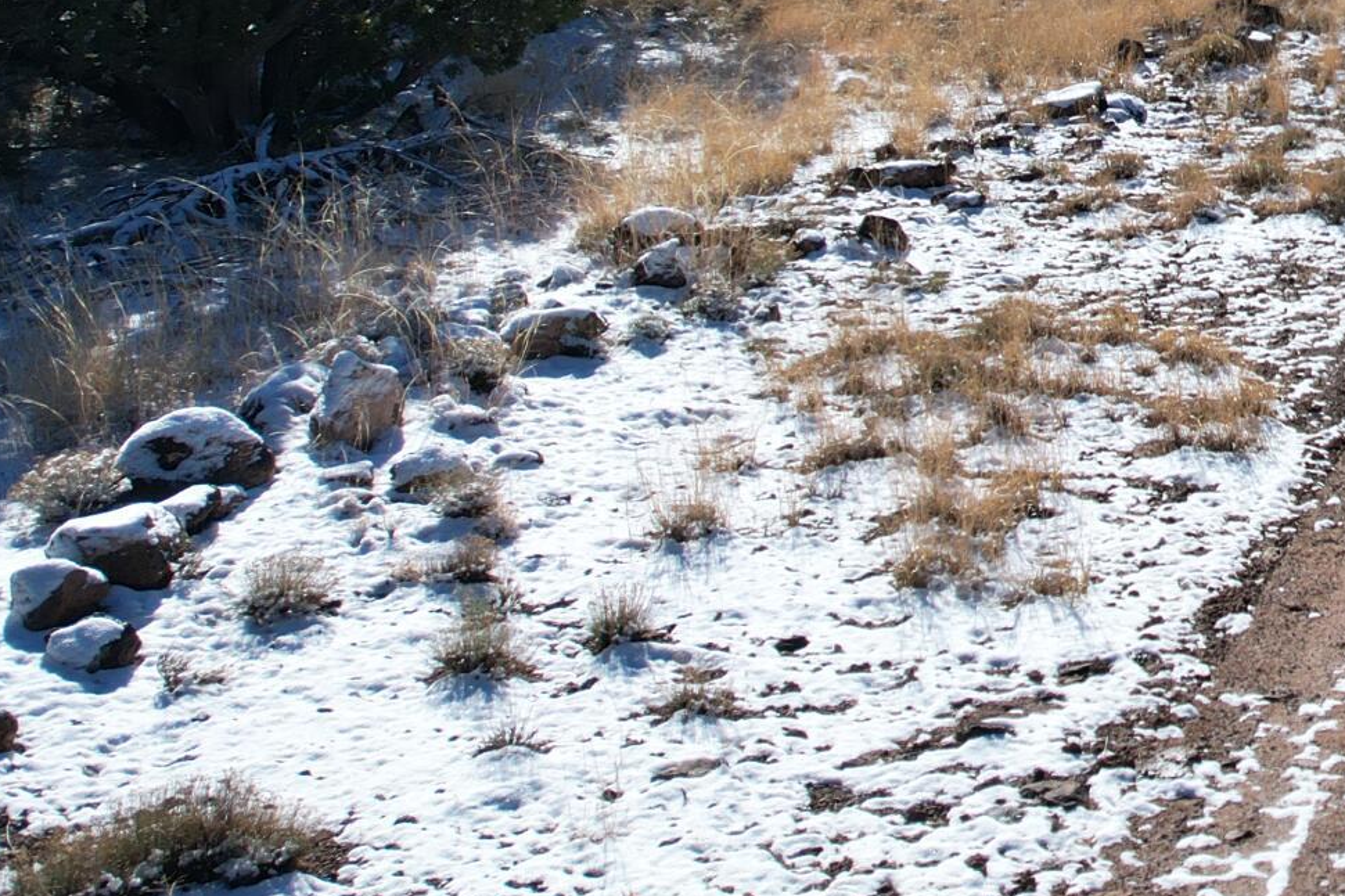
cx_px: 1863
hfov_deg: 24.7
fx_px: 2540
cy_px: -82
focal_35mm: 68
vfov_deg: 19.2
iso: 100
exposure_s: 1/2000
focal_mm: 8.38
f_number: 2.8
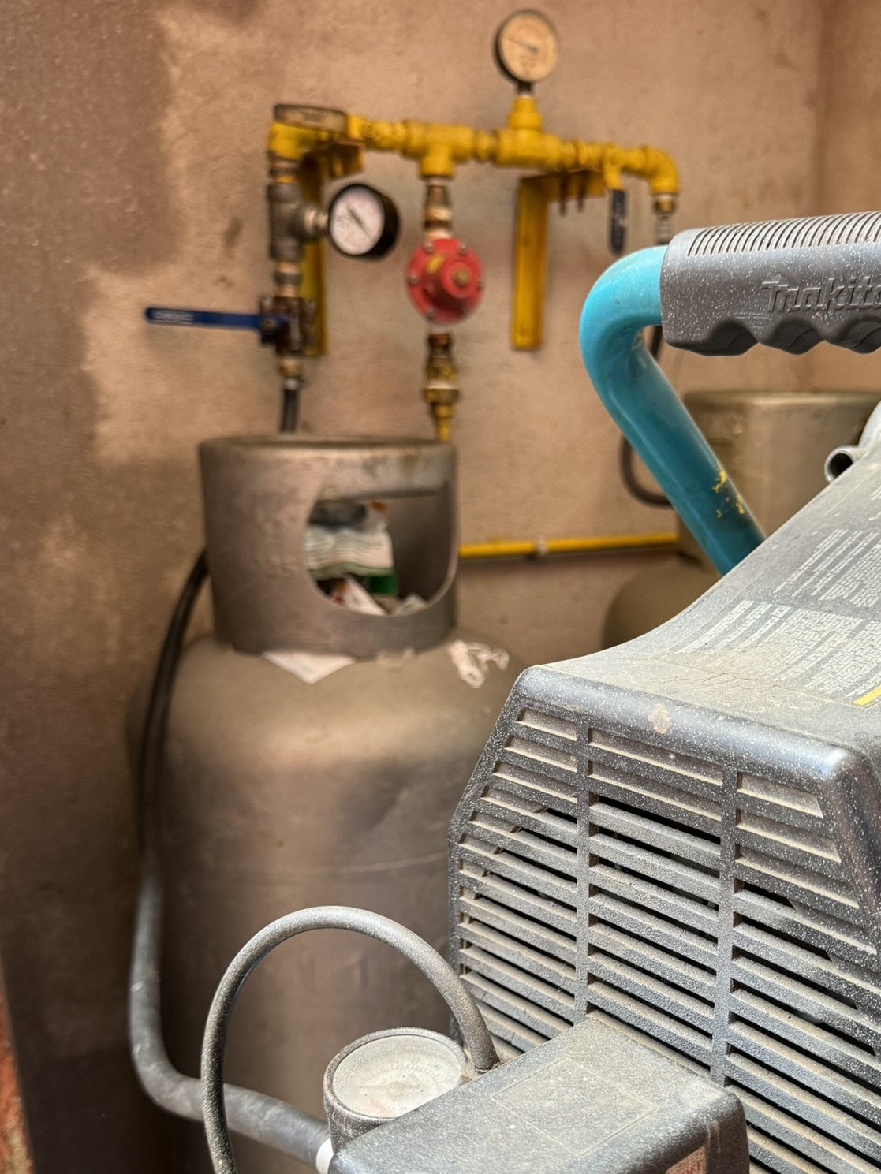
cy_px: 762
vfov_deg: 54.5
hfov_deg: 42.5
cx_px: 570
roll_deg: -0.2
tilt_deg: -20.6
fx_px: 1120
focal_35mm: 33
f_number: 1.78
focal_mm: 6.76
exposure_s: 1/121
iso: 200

--

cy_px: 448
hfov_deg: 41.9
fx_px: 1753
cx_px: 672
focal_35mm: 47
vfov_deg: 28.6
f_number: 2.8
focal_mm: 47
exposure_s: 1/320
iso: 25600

_Directions_
Take the material above from the line bearing "cx_px: 1863" through the line bearing "focal_mm: 6.76" and write it out exactly, both end lines included. Pictures stay out.

_Answer section_
cx_px: 1863
hfov_deg: 24.7
fx_px: 2540
cy_px: -82
focal_35mm: 68
vfov_deg: 19.2
iso: 100
exposure_s: 1/2000
focal_mm: 8.38
f_number: 2.8
cy_px: 762
vfov_deg: 54.5
hfov_deg: 42.5
cx_px: 570
roll_deg: -0.2
tilt_deg: -20.6
fx_px: 1120
focal_35mm: 33
f_number: 1.78
focal_mm: 6.76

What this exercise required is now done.